• **ASSIGNED TASK**
Say how many lines below hold the word "depth"; give the number by itself.

Dataset entries:
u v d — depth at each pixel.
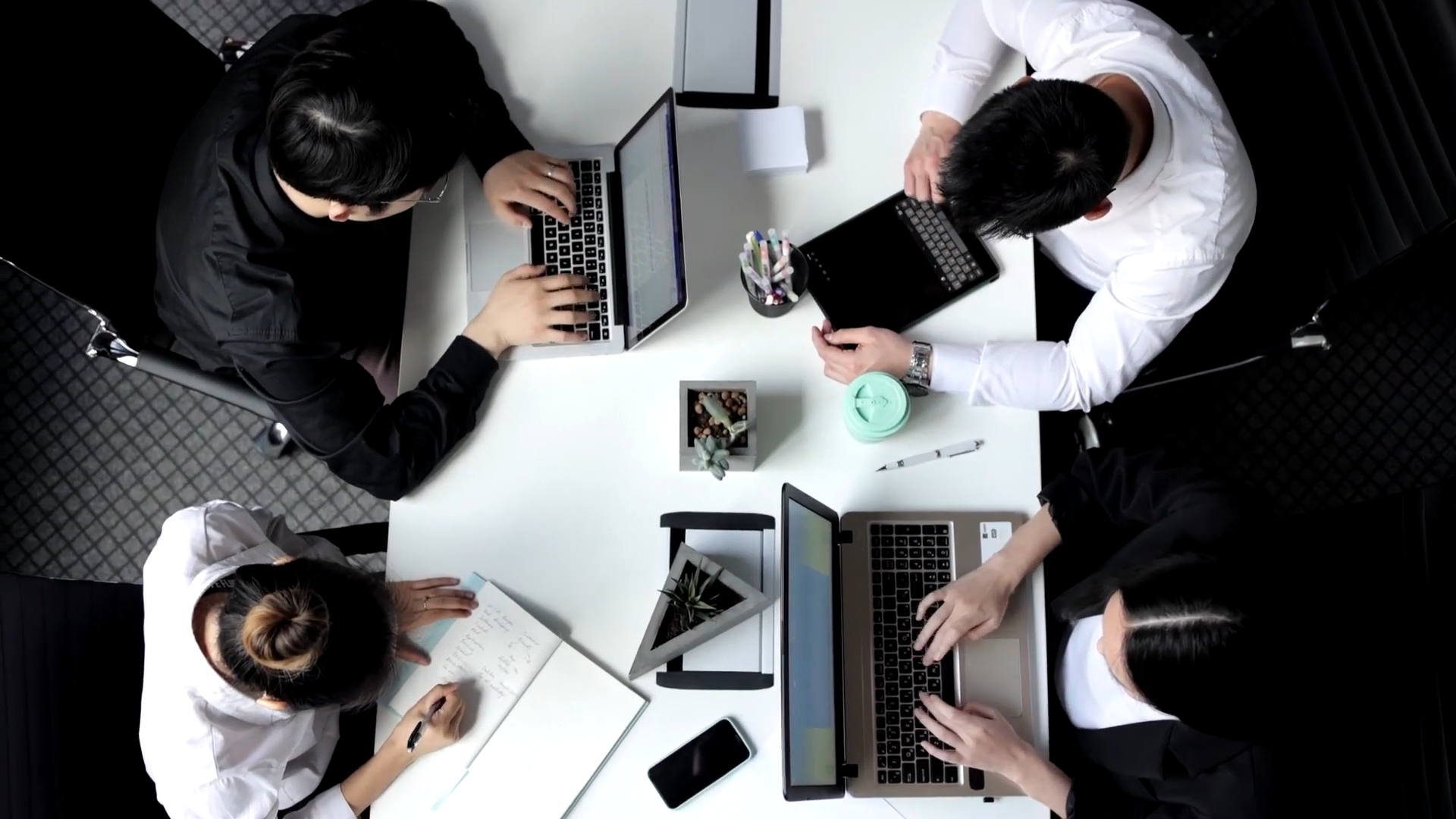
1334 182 1.42
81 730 1.25
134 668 1.36
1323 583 1.40
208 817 1.24
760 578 1.37
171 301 1.44
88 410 2.13
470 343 1.41
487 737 1.33
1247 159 1.32
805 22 1.53
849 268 1.46
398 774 1.33
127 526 2.08
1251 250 1.58
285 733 1.31
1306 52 1.43
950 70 1.46
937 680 1.34
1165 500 1.37
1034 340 1.44
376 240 1.53
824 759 1.24
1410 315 2.11
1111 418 1.70
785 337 1.45
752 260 1.36
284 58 1.36
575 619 1.38
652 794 1.32
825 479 1.41
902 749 1.32
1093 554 1.58
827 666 1.28
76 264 1.38
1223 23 2.22
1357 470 2.04
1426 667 1.27
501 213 1.46
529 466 1.42
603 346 1.44
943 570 1.37
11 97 1.26
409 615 1.34
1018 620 1.36
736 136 1.50
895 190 1.50
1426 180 1.27
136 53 1.44
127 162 1.45
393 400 1.64
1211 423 2.07
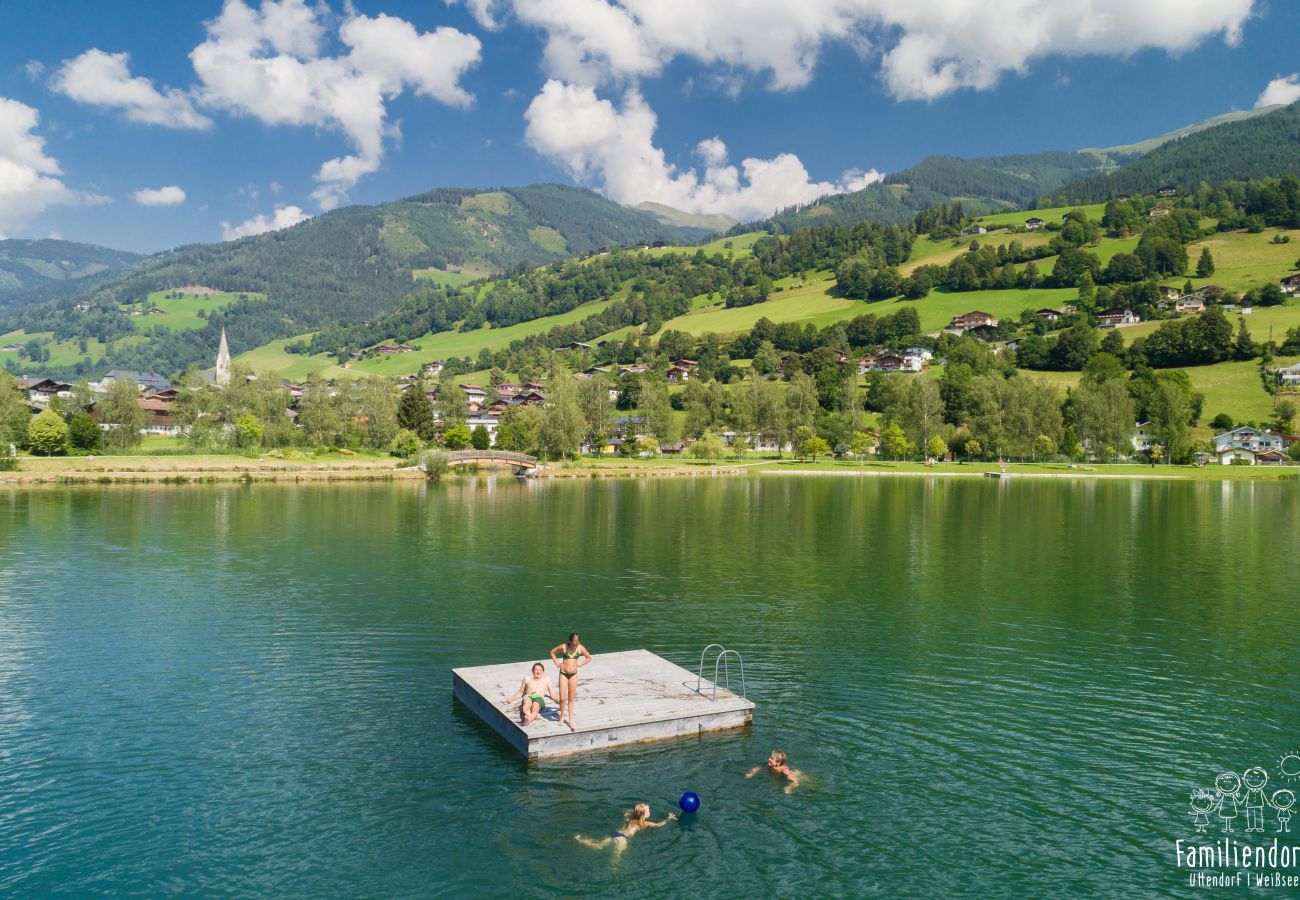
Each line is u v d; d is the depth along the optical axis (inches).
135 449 5930.1
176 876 703.7
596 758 932.0
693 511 3631.9
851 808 830.5
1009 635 1482.5
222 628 1494.8
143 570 2062.0
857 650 1378.0
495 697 1029.2
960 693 1165.7
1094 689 1189.1
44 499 3796.8
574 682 950.4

• **TASK ANSWER**
2